MR: Yeah. I have to ask you about "Mad World," the Tears For Fears song that you re-recorded with Gary Jules. That was an international number one record. It made a little bit of noise here, people know it, but it was a number one record around the world. To me, the moodiness of that record was exactly right on, stripping away all the Tears For Fear production, and it seems like that was the exact read that song always was meant to have. Is that how you felt when you finished producing it and were listening to the playback?
MA: You know what, it was coming off my score so the whole score pretty much sounds like that. I was sort of just in a minimalist state of mind at that point. I heard it, I thought it was special, but I didn't think it was a hit song. It was hard to even think in terms of that. If I was to compare it to something that was on the radio or something that was a hit at that point, I think "hit" wouldn't have been the first thing that came to mind. I always try to make stuff that affects me and I think that if given the chance, a lot of music that doesn't seem like the formula of what might be a hit would be more popular. There's a lot of great music that doesn't sound like whatever. Everything sounds very dance-y now.
MR: We go through phases. I don't want to classify "Mad World" as "emo," but on the other hand, I guess it does fit into that category a little.
MA: Right. The lyrics already were, and then my approach to it was probably. It's like reverse melodrama. You strip everything away and then it becomes more dramatic as opposed to how some people add things to make them more dramatic and I guess I went the other direction.
MR: And you were rewarded with a monster hit around the world. That must have been not only surprising but satisfying.
MA: It was. I made it with my friend who I'd been friends with since my childhood, so there was sort of a sweet success to it. But you know, again, it wasn't our song. The pursuit of confusion. Everybody's confused by the whole thing. "Did you write that song? Wait, you didn't sing that song. What did you do on that song?" It's funny. It's funny to have people try to figure out what I did.

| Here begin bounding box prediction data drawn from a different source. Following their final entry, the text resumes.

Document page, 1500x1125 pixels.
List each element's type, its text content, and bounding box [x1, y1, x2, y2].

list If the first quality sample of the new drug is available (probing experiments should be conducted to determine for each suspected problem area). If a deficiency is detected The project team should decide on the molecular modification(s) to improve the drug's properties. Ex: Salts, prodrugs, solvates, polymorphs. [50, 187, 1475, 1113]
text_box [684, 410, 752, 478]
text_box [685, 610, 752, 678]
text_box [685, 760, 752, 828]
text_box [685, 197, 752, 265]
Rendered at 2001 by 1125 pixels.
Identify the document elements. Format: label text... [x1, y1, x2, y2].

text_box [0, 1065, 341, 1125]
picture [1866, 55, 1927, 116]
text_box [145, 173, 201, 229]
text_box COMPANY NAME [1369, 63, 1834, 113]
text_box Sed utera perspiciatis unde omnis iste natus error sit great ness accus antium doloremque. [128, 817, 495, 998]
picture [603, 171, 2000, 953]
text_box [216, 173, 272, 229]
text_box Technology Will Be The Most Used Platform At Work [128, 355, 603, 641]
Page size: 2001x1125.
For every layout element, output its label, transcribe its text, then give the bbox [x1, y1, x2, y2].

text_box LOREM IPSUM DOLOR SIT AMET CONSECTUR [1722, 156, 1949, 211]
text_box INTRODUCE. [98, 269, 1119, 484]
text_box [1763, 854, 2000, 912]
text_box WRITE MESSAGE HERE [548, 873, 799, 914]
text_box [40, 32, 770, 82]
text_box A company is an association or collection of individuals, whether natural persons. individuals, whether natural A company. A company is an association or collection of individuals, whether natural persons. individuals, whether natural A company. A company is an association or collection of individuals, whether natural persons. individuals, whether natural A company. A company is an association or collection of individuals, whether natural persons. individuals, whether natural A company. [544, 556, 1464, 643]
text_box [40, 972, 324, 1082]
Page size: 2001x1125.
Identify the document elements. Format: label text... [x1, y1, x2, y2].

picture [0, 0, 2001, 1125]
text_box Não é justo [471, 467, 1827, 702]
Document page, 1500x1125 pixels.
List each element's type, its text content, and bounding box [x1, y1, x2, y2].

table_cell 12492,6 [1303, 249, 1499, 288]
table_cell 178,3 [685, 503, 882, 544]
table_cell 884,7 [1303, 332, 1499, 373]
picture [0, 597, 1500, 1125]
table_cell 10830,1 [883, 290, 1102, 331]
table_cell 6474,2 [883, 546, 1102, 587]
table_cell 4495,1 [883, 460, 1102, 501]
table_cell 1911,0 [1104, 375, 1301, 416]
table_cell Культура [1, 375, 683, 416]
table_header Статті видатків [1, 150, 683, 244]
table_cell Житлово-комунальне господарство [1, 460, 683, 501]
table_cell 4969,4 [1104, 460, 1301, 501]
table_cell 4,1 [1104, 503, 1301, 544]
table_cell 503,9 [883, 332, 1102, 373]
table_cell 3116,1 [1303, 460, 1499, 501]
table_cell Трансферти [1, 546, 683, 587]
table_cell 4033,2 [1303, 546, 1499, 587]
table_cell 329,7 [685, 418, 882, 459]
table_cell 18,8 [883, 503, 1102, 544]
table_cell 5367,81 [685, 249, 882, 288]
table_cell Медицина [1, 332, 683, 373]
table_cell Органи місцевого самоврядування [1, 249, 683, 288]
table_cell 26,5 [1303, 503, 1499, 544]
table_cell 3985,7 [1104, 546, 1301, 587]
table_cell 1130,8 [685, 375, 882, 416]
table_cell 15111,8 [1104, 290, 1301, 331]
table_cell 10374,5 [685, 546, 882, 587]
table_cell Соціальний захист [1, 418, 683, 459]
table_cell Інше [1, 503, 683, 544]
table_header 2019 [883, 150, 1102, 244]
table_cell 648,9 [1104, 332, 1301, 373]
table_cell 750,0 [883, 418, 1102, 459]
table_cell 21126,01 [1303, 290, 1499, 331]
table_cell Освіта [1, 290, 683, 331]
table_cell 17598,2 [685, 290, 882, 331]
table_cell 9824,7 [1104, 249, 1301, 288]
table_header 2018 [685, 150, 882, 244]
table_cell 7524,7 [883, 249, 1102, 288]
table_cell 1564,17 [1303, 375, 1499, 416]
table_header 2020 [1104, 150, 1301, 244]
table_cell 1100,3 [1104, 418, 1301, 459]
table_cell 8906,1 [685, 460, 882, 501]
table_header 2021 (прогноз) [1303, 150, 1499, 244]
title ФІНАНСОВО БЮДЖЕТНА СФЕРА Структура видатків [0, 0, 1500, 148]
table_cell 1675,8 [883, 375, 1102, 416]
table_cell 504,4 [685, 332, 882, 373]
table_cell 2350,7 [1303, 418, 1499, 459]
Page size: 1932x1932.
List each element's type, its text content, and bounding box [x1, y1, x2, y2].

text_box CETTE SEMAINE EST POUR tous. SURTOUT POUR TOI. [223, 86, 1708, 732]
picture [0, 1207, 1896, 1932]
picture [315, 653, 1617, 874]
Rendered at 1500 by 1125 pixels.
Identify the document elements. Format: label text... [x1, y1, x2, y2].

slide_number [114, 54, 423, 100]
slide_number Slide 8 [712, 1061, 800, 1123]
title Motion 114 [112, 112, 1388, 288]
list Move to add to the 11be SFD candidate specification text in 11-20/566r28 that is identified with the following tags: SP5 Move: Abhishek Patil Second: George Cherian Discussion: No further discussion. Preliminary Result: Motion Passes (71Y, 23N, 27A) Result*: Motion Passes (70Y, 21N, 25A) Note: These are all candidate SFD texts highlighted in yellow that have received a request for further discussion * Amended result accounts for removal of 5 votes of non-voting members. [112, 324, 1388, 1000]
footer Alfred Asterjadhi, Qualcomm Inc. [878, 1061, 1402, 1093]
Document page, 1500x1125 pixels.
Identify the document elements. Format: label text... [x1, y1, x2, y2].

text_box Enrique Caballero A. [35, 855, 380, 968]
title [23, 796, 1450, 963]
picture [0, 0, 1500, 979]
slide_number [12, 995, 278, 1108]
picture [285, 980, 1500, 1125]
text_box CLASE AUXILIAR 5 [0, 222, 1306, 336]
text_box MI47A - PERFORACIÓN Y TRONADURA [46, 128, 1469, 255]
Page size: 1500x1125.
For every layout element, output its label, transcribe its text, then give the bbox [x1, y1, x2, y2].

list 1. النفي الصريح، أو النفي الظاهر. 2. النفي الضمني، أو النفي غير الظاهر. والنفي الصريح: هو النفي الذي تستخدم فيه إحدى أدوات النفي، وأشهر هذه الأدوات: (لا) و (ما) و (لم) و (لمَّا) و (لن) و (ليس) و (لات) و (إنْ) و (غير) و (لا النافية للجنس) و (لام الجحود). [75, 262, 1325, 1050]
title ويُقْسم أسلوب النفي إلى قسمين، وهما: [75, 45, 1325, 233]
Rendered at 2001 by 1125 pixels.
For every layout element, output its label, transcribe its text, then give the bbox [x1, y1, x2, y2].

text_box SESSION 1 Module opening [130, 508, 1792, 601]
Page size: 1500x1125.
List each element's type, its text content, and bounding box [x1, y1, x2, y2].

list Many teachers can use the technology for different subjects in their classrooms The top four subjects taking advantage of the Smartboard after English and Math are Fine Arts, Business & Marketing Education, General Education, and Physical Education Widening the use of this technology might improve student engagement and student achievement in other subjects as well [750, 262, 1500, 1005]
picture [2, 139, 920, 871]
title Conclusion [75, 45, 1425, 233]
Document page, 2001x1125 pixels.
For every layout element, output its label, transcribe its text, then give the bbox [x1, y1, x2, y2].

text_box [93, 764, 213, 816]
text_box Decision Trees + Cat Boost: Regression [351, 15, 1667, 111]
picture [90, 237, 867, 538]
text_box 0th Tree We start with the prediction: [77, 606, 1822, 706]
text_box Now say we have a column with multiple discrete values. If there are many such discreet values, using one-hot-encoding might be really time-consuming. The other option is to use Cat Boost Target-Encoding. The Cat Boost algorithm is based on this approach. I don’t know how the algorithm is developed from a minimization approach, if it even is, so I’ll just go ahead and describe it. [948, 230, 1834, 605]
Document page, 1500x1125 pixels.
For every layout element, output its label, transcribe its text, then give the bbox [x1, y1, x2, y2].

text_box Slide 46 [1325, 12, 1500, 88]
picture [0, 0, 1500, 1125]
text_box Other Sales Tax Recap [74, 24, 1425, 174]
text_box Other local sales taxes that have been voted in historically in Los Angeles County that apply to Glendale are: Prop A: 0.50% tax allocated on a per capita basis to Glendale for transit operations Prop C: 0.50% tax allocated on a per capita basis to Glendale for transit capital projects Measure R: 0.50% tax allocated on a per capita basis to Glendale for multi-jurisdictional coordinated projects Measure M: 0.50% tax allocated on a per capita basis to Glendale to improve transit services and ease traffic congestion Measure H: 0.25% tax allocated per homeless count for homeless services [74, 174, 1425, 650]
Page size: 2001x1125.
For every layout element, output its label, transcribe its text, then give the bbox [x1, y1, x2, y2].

MR: And, of course, you did play piano on the track. We have to remind everybody of that, too.
MA: Yeah, I mean, but it's funny. It's more than that...people still wonder what I did, but it's good. I'd rather have people know the song than know me, to be honest with you.
MR: That's nicely modest of you. Last song to talk about from Spilling A Rainbow..."Bubbles In Space"
MA: That's a very, very cool video that you guys also showed on Huffington Post and helped us show it to, gosh, a ton of people.
MR: Yes, I do remember that it perhaps came in through my blog. Ahem. [laughs] I appreciate that. Can you go into the song?
MA: Yeah. "Bubbles In Space," that was just me watching my son blowing bubbles in the back yard and sort of using that as a sort of metaphor about letting your breath out like letting go of your past. That's a simple thought.
MR: Mike, thanks for talking to me.
MA: Okay, thank you for having me, Mike.